Project TUM.solar

Title TUM.solar - Solar Technologies Go Hybrid
Partners Universität Bayreuth, Germany; Friedrich-Alexander Universität Erlangen-Nürnberg, Germany; Ludwig-Maximilians-Universität (LMU) München, Germany; Technische Universität München, Germany,
(Walter-Schottky-Institut Garching, Germany; Network for Renewable Energy NRG Garching, Germany; Munich School of Engineering MSE Garching, Germany)
Funding funding through Project TUM.solar, Verbundprojekt Bayern "Organische und Hybride Materialsysteme für solare Technologien der nächsten Generation".
Hybrid systems with nano materials for more efficient use of solar energy: solar research for energy transition.
„Netzwerk Regenerative Energien“ (NRG) of „Munich School of Engineering“ (MSE)
Duration 2012 - 2016
Contact Tum.solar Technische Universität München Garching, Germany
Homepage www.tum-solar.mse.tum.de/en/tumsolar-home/
Aim of the project / Overview
Key area: hybrid systems with nanomaterials

New concepts for the controlled structuring of materials interfaces as well as the use of new materials for energy transformation and energy storage offer an enormous potential for pushing the utilization of regenerative energies into new areas in the future.

The use of nanomaterials, organic-organic or organic-inorganic hybrid systems, enables completely new concepts and visions of energy transformation and energy storage.

TUM.solar is focusing on research in light-induced energy transformation and energy storage based on these nanomaterials and hybrid systems.

There is a wide range of possibilities, from catalytic processes to low-cost photovoltaics.

The respective basic questions refer to aspects of materials preparation and charge transfer at interfaces.
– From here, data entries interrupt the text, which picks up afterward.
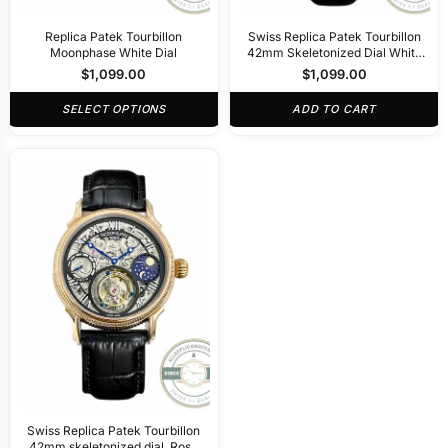
Replica Patek Tourbillon
Swiss Replica Patek Tourbillon
Moonphase White Dial
42mm Skeletonized Dial White
Gold
$
1,099.00
$
1,099.00
SELECT OPTIONS
ADD TO CART
Swiss Replica Patek Tourbillon
42mm skeletonized dial, Rose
For this purpose, TUM.solar combines complementary investigations by theoretical and experimental research groups in physics, chemistry, and electrical engineering.

Shape and mobility of future generations of solar cells could reach completely new dimensions by the use of new fluid-based production processes.

These promise new possibilities of use, applicable in mobile entertainment electronics as well as in the power production of mega cities.

Furthermore, new materials allow alternative production processes leading to considerably decreased production costs and thus promising future low-cost power production.

A completely different attempt to energy storage, far from nowadays’ energy storage technologies, is offered by photocatalysis.

Here the concepts are new catalysis materials and guided structuring of electrolyte interfaces which help to increase efficiency.

Examples like photo-chemical reduction of carbon dioxide and water splitting are aspects which can direct to the so-called “green technologies”.

Furthermore, the combination of photocatalysis and photovoltaics is expected to generate additional synergy effects.

In integrated systems, the load transformation and the load storage can be directly connected on the nanoscale.

The aimed optimization of symbiotical systems of photocatalysis and photovoltaics instead of individual optimization of independent singular systems is a new attempt and a central goal of TUM.solar.

Thus, research in TUM.solar covers the whole “chain of value creation” from energy transformation up to energy storage and hereby aspects of basic physical-chemical processes up to application-related questions such as the construction of prototypes.

As a part of the “Network of Regenerative Energies” (NRG), TUM.solar is also integrated in TUM.Energy, the faculty-general research project of Munich School of Engineering (MSE).